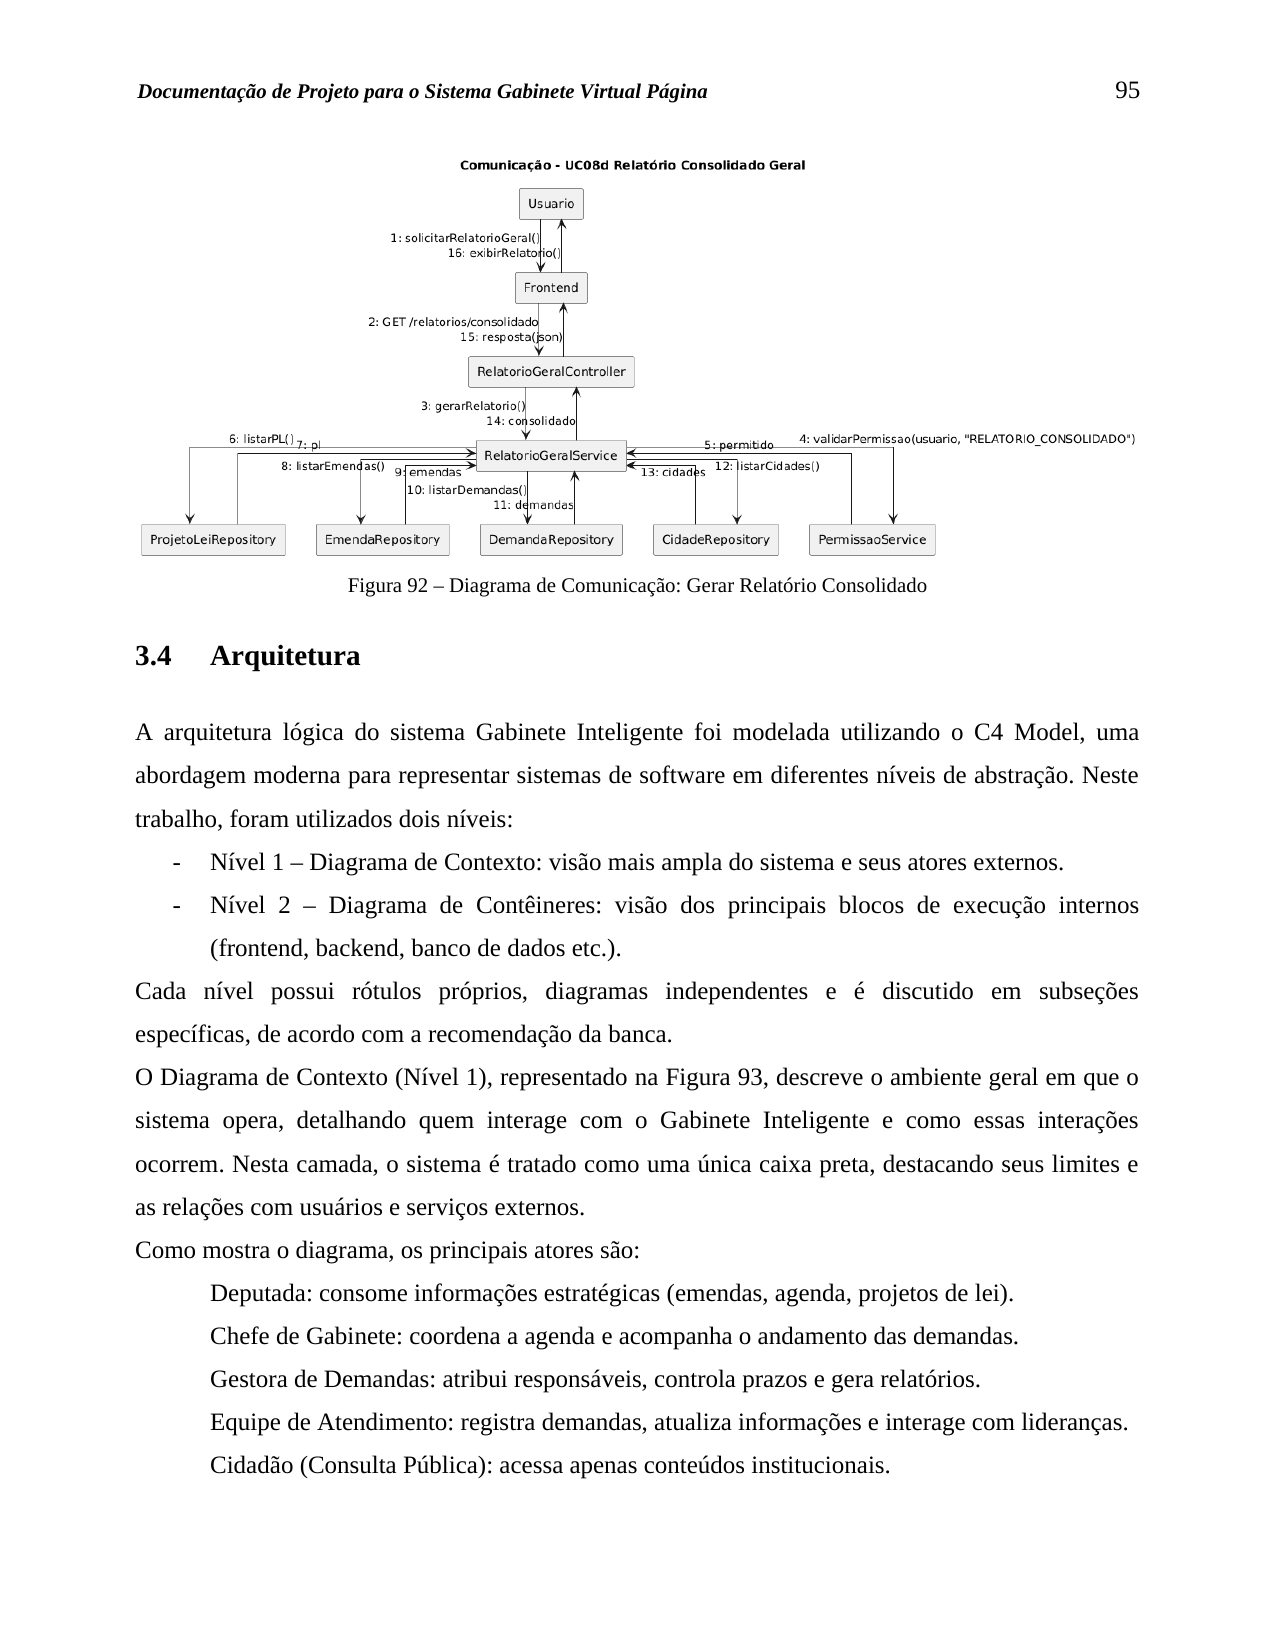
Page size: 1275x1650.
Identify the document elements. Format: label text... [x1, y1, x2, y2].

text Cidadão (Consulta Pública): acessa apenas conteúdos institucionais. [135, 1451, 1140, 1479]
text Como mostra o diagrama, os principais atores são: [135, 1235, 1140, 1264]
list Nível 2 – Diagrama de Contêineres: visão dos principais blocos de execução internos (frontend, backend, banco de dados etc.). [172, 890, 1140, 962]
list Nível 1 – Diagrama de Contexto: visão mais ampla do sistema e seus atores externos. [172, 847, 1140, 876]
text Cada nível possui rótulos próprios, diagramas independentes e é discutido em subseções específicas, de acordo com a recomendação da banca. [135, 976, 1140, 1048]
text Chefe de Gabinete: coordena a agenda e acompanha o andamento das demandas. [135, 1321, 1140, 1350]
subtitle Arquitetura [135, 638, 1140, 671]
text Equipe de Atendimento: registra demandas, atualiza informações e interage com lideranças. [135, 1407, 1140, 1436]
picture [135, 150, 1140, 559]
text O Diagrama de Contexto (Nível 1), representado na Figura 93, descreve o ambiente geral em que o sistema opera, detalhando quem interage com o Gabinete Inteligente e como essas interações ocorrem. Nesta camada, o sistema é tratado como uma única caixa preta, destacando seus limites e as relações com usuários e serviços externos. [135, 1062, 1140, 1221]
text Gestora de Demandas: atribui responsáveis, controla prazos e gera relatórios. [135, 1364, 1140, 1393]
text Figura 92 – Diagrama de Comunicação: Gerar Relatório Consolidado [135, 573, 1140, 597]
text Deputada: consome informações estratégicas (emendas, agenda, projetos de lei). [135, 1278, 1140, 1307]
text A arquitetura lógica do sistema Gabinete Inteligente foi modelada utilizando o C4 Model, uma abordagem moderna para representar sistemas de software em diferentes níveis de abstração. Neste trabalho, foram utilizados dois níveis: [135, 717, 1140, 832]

--

AIM OF THE EXERCISE: In the records above, some lines may contain the word "agenda"; copy every one of them.

FINISHED EXERCISE:
text Chefe de Gabinete: coordena a agenda e acompanha o andamento das demandas. [135, 1321, 1140, 1350]
text Deputada: consome informações estratégicas (emendas, agenda, projetos de lei). [135, 1278, 1140, 1307]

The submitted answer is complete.